Extractors have three methods to implement: extract, extract_on_complete and get_operator_classnames. The last one is a classmethod that is used to provide list of operators that your extractor can get lineage from.

For example:

def get_operator_classnames(cls) -> List[str]:
return ['PostgresOperator']

If the name of the operator matches one of the names on the list, the extractor will be instantiated - with operator provided in the extractor's self.operator property - and both extract and extract_on_complete methods will be called. They are used to provide actual information data. The difference is that extract is called before operator's execute method, while extract_on_complete is called after. This can be used to extract any additional information that the operator sets on it's own properties. Good example is SnowflakeOperator that sets query_ids after execution.

Both methods return TaskMetadata structure:

class TaskMetadata:
name: str = attr.ib() # deprecated
inputs: List[Dataset] = attr.ib(factory=list)
outputs: List[Dataset] = attr.ib(factory=list)
run_facets: Dict[str, BaseFacet] = attr.ib(factory=dict)
job_facets: Dict[str, BaseFacet] = attr.ib(factory=dict)

Inputs and outputs are lists of plain OpenLineage datasets

run_facets and job_facets are dictionaries of optional JobFacets and RunFacets that would be attached to the job - for example, you might want to attach SqlJobFacet if your operator is executing SQL.

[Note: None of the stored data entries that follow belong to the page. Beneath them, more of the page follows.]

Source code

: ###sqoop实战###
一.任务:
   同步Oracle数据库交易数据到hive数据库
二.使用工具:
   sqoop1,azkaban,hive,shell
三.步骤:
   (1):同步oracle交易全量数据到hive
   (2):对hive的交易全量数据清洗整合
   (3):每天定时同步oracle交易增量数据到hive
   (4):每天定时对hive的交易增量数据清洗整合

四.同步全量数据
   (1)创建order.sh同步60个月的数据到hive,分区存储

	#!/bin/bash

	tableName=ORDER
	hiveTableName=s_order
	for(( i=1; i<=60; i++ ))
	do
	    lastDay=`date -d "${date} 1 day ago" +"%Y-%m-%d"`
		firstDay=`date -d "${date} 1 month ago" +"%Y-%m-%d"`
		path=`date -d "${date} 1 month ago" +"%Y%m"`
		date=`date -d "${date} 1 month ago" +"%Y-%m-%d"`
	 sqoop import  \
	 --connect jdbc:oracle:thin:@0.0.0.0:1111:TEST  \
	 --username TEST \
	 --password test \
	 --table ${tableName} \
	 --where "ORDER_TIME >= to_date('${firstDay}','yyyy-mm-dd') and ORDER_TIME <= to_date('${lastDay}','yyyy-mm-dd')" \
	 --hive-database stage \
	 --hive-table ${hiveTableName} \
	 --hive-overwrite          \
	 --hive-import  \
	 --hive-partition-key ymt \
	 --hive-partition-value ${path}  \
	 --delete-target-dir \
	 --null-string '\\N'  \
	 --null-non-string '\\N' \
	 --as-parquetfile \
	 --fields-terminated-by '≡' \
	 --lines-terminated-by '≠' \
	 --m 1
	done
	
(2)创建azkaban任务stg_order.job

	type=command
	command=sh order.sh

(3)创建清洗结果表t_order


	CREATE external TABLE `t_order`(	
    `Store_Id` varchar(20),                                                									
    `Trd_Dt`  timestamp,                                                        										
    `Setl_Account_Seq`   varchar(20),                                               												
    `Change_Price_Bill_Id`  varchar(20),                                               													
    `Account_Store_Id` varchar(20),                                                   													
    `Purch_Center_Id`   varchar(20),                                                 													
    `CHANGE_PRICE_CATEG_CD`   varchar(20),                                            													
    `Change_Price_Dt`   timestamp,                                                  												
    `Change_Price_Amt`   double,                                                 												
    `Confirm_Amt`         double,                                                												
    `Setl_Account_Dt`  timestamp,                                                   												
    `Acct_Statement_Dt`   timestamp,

To learn more about facets in OpenLineage, please visit this section.

Registering custom extractor

OpenLineage integration does not know that you've provided an extractor unless you'll register it.

The way to do that is to add them to OPENLINEAGE_EXTRACTORS environment variable.

If you have multiple custom extractors, separate the paths with comma (;);

Optionally, you can separate them with whitespace. It's useful if you're providing them as part of some YAML file.


Remember to make sure that the path is importable for scheduler and worker.

Adding extractor to OpenLineage Airflow integration package

All Openlineage extractors are defined in this path. In order to add new extractor you should put your code in this directory. Additionally, you need to add the class to _extractors list in, e.g.:

_extractors = list(
lambda t: t is not None,
... # other extractors are listed here
+ try_import_from_string(
+ 'openlineage.airflow.extractors.new_extractor.ExtractorClass'
+ ),

Debugging issues

There are two common problems associated with custom extractors. First, is wrong path provided to OPENLINEAGE_EXTRACTORS. The path needs to be exactly the same as one you'd use from your code. If the path is wrong or non-importable from worker, plugin will fail to load the extractors and proper OpenLineage events for that operator won't be emitted.

Second one, and maybe more insidious, are imports from Airflow. Due to the fact that OpenLineage code gets instantiated when Airflow worker itself starts, any import from Airflow can be unnoticeably cyclical. This causes OpenLineage extraction to fail.

To avoid this issue, import from Airflow only locally - in extract or extract_on_complete methods. If you need imports for type checking, guard them behind typing.TYPE_CHECKING.